PROBLEM TO SOLVE: Scan the lines below; pull out those with "SNOW".

━━━━━━━━━━━━━━━━━━━━━━━━━━━━━━

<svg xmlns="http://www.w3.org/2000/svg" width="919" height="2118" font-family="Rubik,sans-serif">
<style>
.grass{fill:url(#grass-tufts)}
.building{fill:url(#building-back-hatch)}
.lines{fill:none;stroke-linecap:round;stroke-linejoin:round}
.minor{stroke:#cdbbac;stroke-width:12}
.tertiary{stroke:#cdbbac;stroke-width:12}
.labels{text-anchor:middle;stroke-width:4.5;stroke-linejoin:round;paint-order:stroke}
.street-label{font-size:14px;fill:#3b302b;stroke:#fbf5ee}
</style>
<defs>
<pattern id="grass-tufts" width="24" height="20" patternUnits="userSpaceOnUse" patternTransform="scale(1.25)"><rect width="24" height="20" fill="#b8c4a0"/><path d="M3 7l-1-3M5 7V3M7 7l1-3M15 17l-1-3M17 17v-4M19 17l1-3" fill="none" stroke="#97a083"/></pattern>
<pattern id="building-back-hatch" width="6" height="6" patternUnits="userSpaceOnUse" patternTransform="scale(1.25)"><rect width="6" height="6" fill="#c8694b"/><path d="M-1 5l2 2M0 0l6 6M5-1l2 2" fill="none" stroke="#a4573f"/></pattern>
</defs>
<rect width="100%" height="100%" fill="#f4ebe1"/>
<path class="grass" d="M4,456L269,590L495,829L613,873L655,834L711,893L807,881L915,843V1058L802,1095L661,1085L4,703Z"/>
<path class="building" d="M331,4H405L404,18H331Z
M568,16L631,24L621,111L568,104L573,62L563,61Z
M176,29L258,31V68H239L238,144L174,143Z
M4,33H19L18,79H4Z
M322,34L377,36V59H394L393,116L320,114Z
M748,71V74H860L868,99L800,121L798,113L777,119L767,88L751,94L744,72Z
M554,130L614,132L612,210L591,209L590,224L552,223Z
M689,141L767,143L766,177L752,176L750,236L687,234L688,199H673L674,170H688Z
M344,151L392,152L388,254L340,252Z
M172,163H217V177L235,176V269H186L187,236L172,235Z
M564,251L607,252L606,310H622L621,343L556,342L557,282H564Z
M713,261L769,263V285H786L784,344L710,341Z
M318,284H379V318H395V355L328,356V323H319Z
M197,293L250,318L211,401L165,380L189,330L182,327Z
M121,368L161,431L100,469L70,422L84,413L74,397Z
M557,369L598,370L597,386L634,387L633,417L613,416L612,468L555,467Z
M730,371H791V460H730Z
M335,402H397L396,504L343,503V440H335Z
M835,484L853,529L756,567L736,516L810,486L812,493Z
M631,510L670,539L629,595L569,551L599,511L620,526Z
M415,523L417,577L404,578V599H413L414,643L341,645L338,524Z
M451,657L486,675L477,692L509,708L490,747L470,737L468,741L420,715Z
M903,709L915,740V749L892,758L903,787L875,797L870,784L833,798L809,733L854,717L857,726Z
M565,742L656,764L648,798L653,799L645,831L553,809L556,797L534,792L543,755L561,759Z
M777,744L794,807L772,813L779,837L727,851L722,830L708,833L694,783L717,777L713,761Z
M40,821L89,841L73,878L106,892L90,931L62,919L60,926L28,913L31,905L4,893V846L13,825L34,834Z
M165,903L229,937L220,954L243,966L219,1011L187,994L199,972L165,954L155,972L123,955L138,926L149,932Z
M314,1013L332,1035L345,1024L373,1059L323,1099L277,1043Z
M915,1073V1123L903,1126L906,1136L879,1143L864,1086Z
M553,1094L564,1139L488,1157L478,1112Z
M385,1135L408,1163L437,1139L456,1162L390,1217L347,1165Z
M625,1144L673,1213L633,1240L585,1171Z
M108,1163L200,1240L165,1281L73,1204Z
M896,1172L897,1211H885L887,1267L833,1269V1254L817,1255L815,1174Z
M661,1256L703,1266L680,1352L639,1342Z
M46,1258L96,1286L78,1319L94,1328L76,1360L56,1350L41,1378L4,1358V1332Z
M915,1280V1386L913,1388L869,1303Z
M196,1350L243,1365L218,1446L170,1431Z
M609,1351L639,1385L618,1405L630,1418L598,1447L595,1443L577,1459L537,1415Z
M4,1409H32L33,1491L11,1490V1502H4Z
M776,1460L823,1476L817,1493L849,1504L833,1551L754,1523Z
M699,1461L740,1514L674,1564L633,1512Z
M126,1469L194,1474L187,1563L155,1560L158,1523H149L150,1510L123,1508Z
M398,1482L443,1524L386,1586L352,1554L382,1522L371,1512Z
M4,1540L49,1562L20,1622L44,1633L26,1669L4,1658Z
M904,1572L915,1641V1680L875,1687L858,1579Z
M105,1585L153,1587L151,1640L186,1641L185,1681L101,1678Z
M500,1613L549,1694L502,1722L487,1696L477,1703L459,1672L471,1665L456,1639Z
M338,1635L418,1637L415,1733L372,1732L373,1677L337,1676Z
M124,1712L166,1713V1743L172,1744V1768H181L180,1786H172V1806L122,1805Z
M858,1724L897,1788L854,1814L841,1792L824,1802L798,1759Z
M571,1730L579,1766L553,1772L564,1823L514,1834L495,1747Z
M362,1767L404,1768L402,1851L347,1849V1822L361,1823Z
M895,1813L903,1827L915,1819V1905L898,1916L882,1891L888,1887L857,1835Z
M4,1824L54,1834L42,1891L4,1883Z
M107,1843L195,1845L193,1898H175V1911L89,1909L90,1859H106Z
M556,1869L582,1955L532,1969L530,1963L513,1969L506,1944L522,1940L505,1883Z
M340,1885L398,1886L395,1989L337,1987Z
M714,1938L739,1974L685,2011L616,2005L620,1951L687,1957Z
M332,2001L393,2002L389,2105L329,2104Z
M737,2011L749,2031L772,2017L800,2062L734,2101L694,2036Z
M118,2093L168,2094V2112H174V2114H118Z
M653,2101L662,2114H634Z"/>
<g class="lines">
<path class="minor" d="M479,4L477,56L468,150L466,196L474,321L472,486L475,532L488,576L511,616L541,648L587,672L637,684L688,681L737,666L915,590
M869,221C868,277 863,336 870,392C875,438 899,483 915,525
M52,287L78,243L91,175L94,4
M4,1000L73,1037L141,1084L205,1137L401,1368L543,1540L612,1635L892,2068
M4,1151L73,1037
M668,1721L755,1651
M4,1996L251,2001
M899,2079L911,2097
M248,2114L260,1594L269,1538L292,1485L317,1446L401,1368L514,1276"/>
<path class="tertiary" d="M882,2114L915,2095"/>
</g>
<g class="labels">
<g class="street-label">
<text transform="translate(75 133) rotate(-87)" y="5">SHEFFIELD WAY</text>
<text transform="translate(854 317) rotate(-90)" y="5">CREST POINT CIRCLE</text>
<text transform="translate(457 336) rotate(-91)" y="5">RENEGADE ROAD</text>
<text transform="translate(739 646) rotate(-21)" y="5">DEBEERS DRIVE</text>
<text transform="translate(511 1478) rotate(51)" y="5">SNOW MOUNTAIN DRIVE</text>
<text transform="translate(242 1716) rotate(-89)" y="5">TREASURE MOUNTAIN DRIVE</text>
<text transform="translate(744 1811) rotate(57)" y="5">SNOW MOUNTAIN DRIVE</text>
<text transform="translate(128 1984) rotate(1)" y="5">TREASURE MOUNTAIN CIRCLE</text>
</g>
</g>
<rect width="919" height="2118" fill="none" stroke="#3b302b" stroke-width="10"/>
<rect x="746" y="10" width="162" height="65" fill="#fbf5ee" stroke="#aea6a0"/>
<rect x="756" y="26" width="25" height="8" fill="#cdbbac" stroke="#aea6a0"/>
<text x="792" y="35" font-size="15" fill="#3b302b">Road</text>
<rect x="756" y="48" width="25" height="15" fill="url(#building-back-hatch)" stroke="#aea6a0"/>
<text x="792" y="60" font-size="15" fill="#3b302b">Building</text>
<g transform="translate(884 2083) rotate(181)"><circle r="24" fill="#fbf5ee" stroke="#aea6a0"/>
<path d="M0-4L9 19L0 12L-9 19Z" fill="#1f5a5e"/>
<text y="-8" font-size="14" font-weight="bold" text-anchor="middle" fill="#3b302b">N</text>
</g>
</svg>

━━━━━━━━━━━━━━━━━━━━━━━━━━━━━━

RESULT OF THE TASK:
<text transform="translate(511 1478) rotate(51)" y="5">SNOW MOUNTAIN DRIVE</text>
<text transform="translate(744 1811) rotate(57)" y="5">SNOW MOUNTAIN DRIVE</text>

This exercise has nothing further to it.